Electric Quadrupole Splitting

A nucleus that has a spin quantum number $I>\nicefrac{1}{2}$ has a non-spherical charge distribution. The magnitude of the charge deformation, $Q$, is given by

$$eQ=\int \rho r^{2} \left( 3 \cos^{2} \theta- 1 \right) \mathrm{d}\tau$$ (2.8)

where $e$ is the charge on the proton, $\rho$ is the charge density in a volume element $\mathrm{d}\tau$ at a distance $r$ from the center of the nucleus and making an angle $\theta$ to the nuclear spin quantisation axis. The sign of $Q$ indicates the shape of the deformation. Negative $Q$ is due to the nucleus being flattened along the spin axis, an elongated nucleus giving positive $Q$.[5]

An asymmetric charge distribution around the nucleus causes an asymmetric electric field at the nucleus, characterised by a tensor quantity called the Electric Field Gradient (EFG) $\nabla{}E$. The electric quadrupole interaction between these two quantities gives rise to a splitting in the nuclear energy levels. The interaction between nuclear moment and EFG is expressed by the Hamiltonian

$$\mathcal{H}_{Eq} = -\frac{1}{6}eQ\nabla E$$ (2.9)

where $\nabla E$ may be written as

$$\nabla{}E_{ij} = -\frac{\partial^{2}V}{\partial x_{i} \partial x_{j}} = -V_{ij},$$ (2.10)

$$\{x_{i},x_{j}\} = \{x,y,z\}$$

where $V$ is the electrostatic potential.

There are two contributions to the EFG i) lattice contributions from charges on distant ions and ii) valence contributions due to incompletely filled electron shells.
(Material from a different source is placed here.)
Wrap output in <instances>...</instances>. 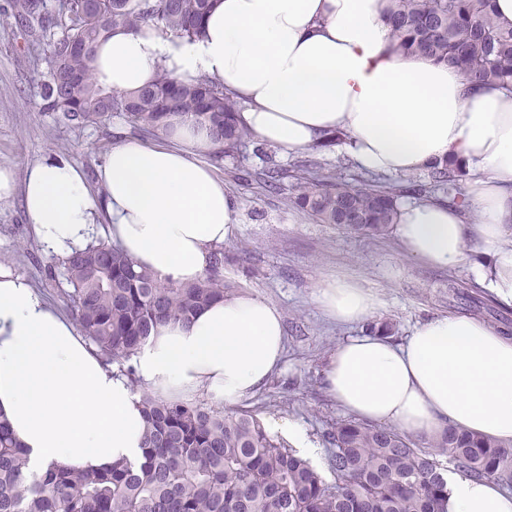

If a suitable coordinate system is chosen the EFG can be represented by three principal axes, $V_{xx}$, $V_{yy}$ and $V_{zz}$. If an asymmetry parameter is defined using these axes as

$$\eta = \left( \frac{V_{xx} - V_{yy}}{V_{zz}} \right)$$ (2.11)

where $\vert V_{zz}\vert \ge \vert V_{yy}\vert \ge \vert V_{xx}\vert$ so that $0 \le \eta \le 1$, the EFG can be specified by two parameters: $V_{zz}$ and $\eta$.

The Hamiltonian for the quadrupole interaction can be rewritten as

$$\mathcal{H}_{Eq} = \frac{e^{2}qQ}{4I(2I-1)} \left[ 3\boldsymbol{I... ...{\eta}{2}\left( \boldsymbol{I^{2}_{+}} + \boldsymbol{I^{2}_{-}} \right) \right]$$ (2.12)

where $\boldsymbol{I_{+}}$ and $\boldsymbol{I_{-}}$ are shift operators and $\boldsymbol{I_{z}}$ is a spin operator.[5]

The excited state of $^{57}$Fe has a spin $I=\nicefrac{3}{2}$. The EFG has no effect on the $I=\nicefrac{1}{2}$ ground state but does remove degeneracy in the excited state, splitting it into two sub-states $m_{I} = \pm\nicefrac{1}{2}$ and $m_{I} = \pm\nicefrac{3}{2}$ where the $m_{I} = \pm\nicefrac{3}{2}$ states are higher in energy for positive $V_{zz}$. The energy eigenvalues for $I=\nicefrac{3}{2}$ have exact solutions given by

$$E_{Eq} = \frac{e^{2}qQ}{4I(2I - 1)} \left[ 3m^{2}_{I} - I(I+1) \right] \left( 1 + \frac{\eta^{2}}{3} \right)^{\frac{1}{2}}$$ (2.13)

whilst the energies for higher spin states require analytical methods to calculate the energies.

The now non-degenerate excited states give rise to a doublet in the Mössbauer spectrum as illustrated in Figure 2.4. The separation between the lines, $\Delta$, is known as the quadrupole splitting and is given by

$$\Delta = \frac{e^{2}qQ}{2} \left( 1 + \frac{\eta^{2}}{3} \right)^{\frac{1}{2}}$$ (2.14)

with the line intensities being equal for polycrystalline samples. Texture or orientation effects can lead to asymmetric doublets.

Figure 2.4: The effect on the nuclear energy levels for a $\nicefrac {3}{2}\to {}\nicefrac {1}{2}$ transition, such as in $^{57}$Fe or $^{119}$Sn, for an asymmetric charge distribution. The magnitude of quadrupole splitting, $\Delta$ is shown.

As the nuclear quadrupole moment is fixed the magnitude and sign of $\Delta$ gives information about the sign of the EFG and magnitude of $\eta$.